The Vatican's second-highest ranking doctrinal official, Archbishop Angelo Amato, denounced abortion and euthanasia Monday as "terrorism with a human face."

Pope Benedict is to visit Brazil, the county with most Catholics, next month in his first trip to Latin America since becoming Pontiff.

Anti-abortion campaigners say a fetus three months into pregnancy is a human being.

"At 12 weeks, its heart is beating, it has little arms, little legs. It's innocent, it can't say, 'Don't take my life away,"' said Graciela Nunez, 46, protesting outside the city assembly hall.

Conservatives published a full page of symbolic death notices for unborn children in a newspaper Tuesday.

President Felipe Calderon, a practicing Catholic, has largely avoided speaking on the issue but First Lady Margarita Zavala entered the debate at the weekend, condemning abortion in a rare political comment.

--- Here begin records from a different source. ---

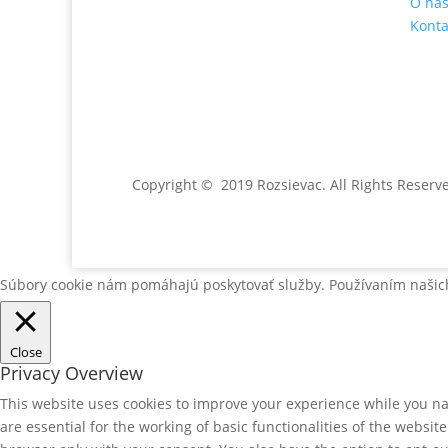
O ná
Konta
Jónás Izsmán Keresztyén
Magvető
Zs. Móricza 2168/4
936 01 Šahy
Copyright © 2019 Rozsievac
. All Rights Reserv
Súbory cookie nám pomáhajú poskytovať služby. Používaním našich
Close
Privacy Overview
This website uses cookies to improve your experience while you nav
are essential for the working of basic functionalities of the websi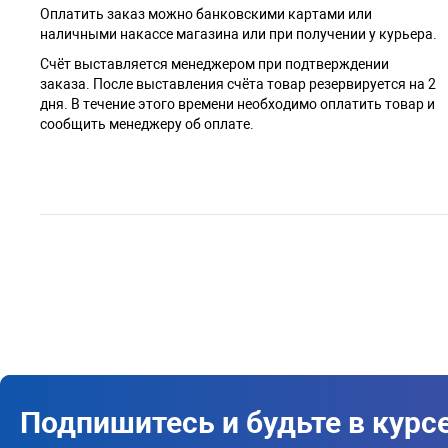
Оплатить заказ можно банковскими картами или
наличными накассе магазина или при получении у курьера.
Cчёт выставляется менеджером при подтверждении
заказа. После выставления счёта товар резервируется на 2
дня. В течение этого времени необходимо оплатить товар и
сообщить менеджеру об оплате.
Подпишитесь и будьте в курс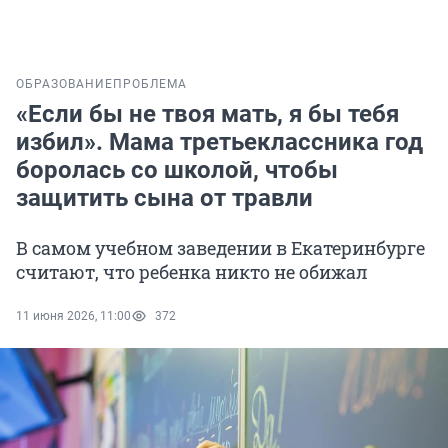
ОБРАЗОВАНИЕ
ПРОБЛЕМА
«Если бы не твоя мать, я бы тебя
избил». Мама третьеклассника год
боролась со школой, чтобы
защитить сына от травли
В самом учебном заведении в Екатеринбурге
считают, что ребенка никто не обижал
11 июня 2026, 11:00
372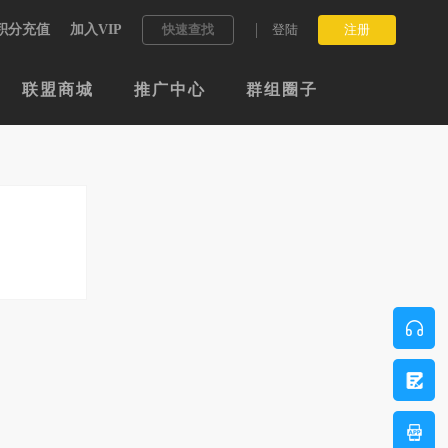
积分充值
加入VIP
快速查找
登陆
注册
联盟商城
推广中心
群组圈子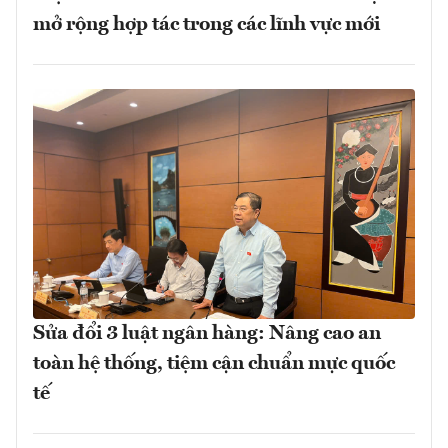
mở rộng hợp tác trong các lĩnh vực mới
Sửa đổi 3 luật ngân hàng: Nâng cao an
toàn hệ thống, tiệm cận chuẩn mực quốc
tế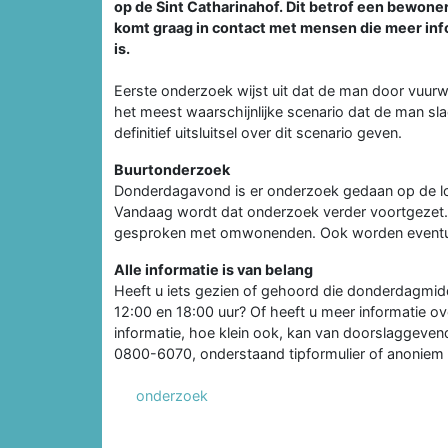
op de Sint Catharinahof. Dit betrof een bewone
komt graag in contact met mensen die meer in
is.
Eerste onderzoek wijst uit dat de man door vuur
het meest waarschijnlijke scenario dat de man sla
definitief uitsluitsel over dit scenario geven.
Buurtonderzoek
Donderdagavond is er onderzoek gedaan op de loc
Vandaag wordt dat onderzoek verder voortgezet. 
gesproken met omwonenden. Ook worden eventuel
Alle informatie is van belang
Heeft u iets gezien of gehoord die donderdagmid
12:00 en 18:00 uur? Of heeft u meer informatie ov
informatie, hoe klein ook, kan van doorslaggeven
0800-6070, onderstaand tipformulier of anonie
onderzoek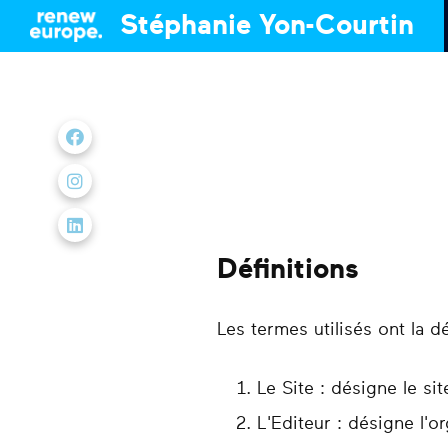
Stéphanie Yon-Courtin
Nous retrouver sur Facebook
Nous retrouver sur Instagram
Nous retrouver sur LinkedIn
Définitions
Les termes utilisés ont la dé
Le Site : désigne le si
L'Editeur : désigne l'o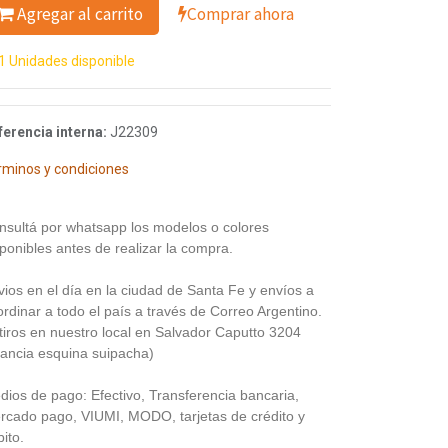
Agregar al carrito
Comprar ahora
1 Unidades disponible
ferencia interna:
J22309
rminos y condiciones
nsultá por whatsapp los modelos o colores
ponibles antes de realizar la compra.
vios en el día en la ciudad de Santa Fe y envíos a
rdinar a todo el país a través de Correo Argentino.
tiros en nuestro local en Salvador Caputto 3204
rancia esquina suipacha)
dios de pago: Efectivo, Transferencia bancaria,
rcado pago, VIUMI, MODO, tarjetas de crédito y
ito.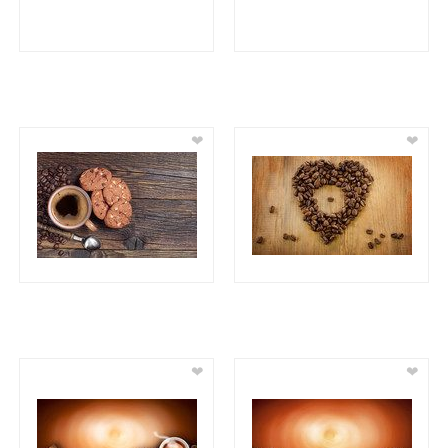
❤
❤
❤
❤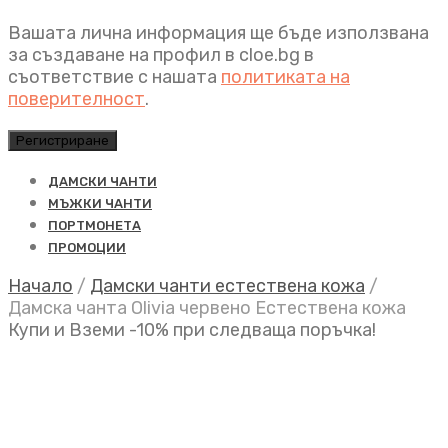
Вашата лична информация ще бъде използвана
за създаване на профил в cloe.bg в
съответствие с нашата
политиката на
поверителност
.
Регистриране
ДАМСКИ ЧАНТИ
МЪЖКИ ЧАНТИ
ПОРТМОНЕТА
ПРОМОЦИИ
Начало
/
Дамски чанти естествена кожа
/
Дамска чанта Olivia червено Естествена кожа
Купи и Вземи -10% при следваща поръчка!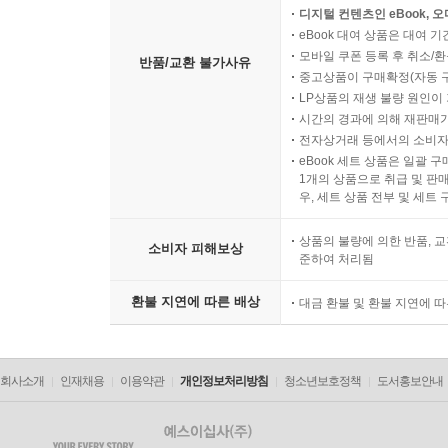
디지털 컨텐츠인 eBook, 
eBook 대여 상품은 대여 기
모바일 쿠폰 등록 후 취소/환
반품/교환 불가사유
중고상품이 구매확정(자동 
LP상품의 재생 불량 원인이 기
시간의 경과에 의해 재판매가
전자상거래 등에서의 소비자
eBook 세트 상품은 일괄 
1개의 상품으로 취급 및 판매
우, 세트 상품 전부 및 세트
상품의 불량에 의한 반품, 교
소비자 피해보상
준하여 처리됨
환불 지연에 따른 배상
대금 환불 및 환불 지연에 
회사소개
인재채용
이용약관
개인정보처리방침
청소년보호정책
도서홍보안내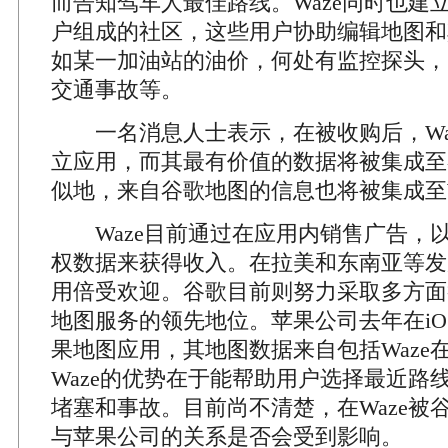
而告知驾车人最佳路线。Waze同时也建
户组成的社区，这些用户协助编辑地图和
如某一加油站的油价，何处有监控探头，
交通事故等。
一名消息人士表示，在被收购后，Wa
立应用，而其最有价值的数据将被集成至
似地，来自谷歌地图的信息也将被集成至W
Waze目前通过在应用内销售广告，
权数据来获得收入。在拉美和东南亚等发
用倍受欢迎。谷歌目前则努力采取多方面
地图服务的领先地位。苹果公司去年在iO
果地图应用，其地图数据来自包括Waze
Waze的优势在于能帮助用户选择最近路
堵塞和事故。目前尚不清楚，在Waze被谷
与苹果公司的关系是否会受到影响。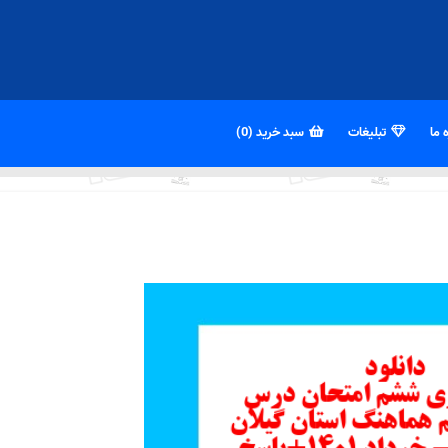
 ما
تبلیغات
سبد خرید (0)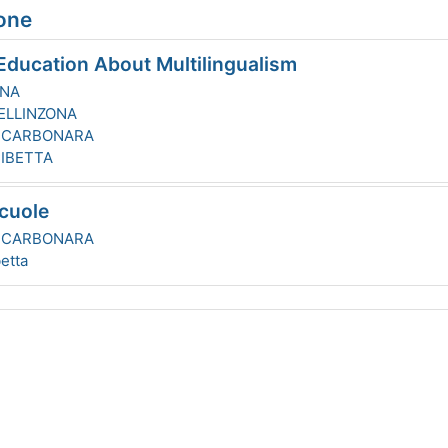
ione
ducation About Multilingualism
GNA
ELLINZONA
 CARBONARA
IBETTA
cuole
 CARBONARA
etta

Mexico City lawmakers have recently stirred up controversy by allowing gay civil unions and considering a euthanasia law. Further alarming the anti-abortion camp, Mexican lawmakers have filed a proposal in Congress for a national abortion law.

Some 8.6 million people live within Mexico City limits but the whole metropolitan area is one of the world's biggest conurbations, with some 18 million residents.